Já, de cara, queremos deixar bem claro que não encaramos a adoção como um “ato de amor”, ou seja, como algum tipo de caridade, solidariedade ou com algum caráter assistencialista.

Entendemos a adoção como mais um encontro emocional, entre mulheres e homens dispostos, mais do que a qualquer coisa, de serem pais e mães. Por esse motivo, estamos aqui discutindo, antes de mais nada, o desejo profundo e verdadeiro de vivenciar a maternidade e a paternidade.

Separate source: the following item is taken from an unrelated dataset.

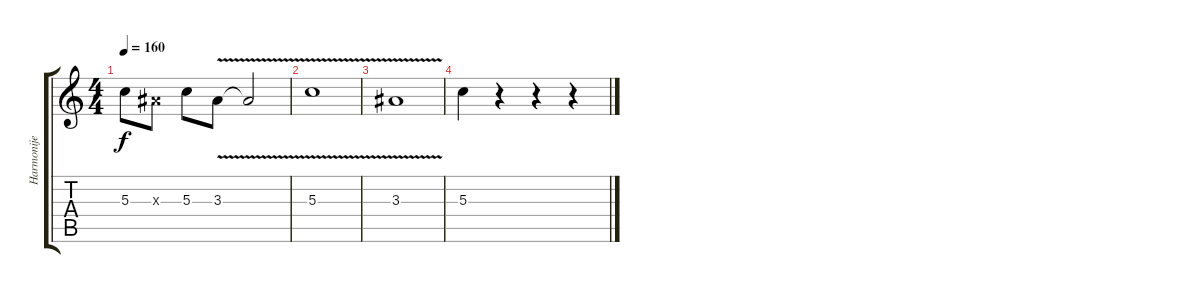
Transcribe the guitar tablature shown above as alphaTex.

Há, neste caso, uma única diferença: a gestação aqui é emocional e, por isso, o encontro pode ser marcado assim… de repente. Pode até um dia ter data, horário, local e às vezes até ser possível conhecer as características físicas da criança antes da chegada, mas o tempo gestacional habitual de nove meses, pode ser aumentado em anos ou diminuído em dias.

Independentemente do tempo físico de espera, a “gestação emocional” geralmente é sentida como infinita e carregada de fortes e intensas emoções. Na fase de espera por um telefonema ou um aviso, ter que lidar com os milhares de sonhos que já foram pensados e idealizados para aquele bebê que um dia chegará, pode ser uma tarefa nada fácil de administrar.

Algum tempo depois da chegada dessa criança, contar a “verdade” para seu filho sobre sua gestação emocional já é algo que começa a preocupar. “Será que ele vai sofrer? Será que sentirá o peso de uma ideia de rejeição? Será que vai querer conhecer esta história algum dia?”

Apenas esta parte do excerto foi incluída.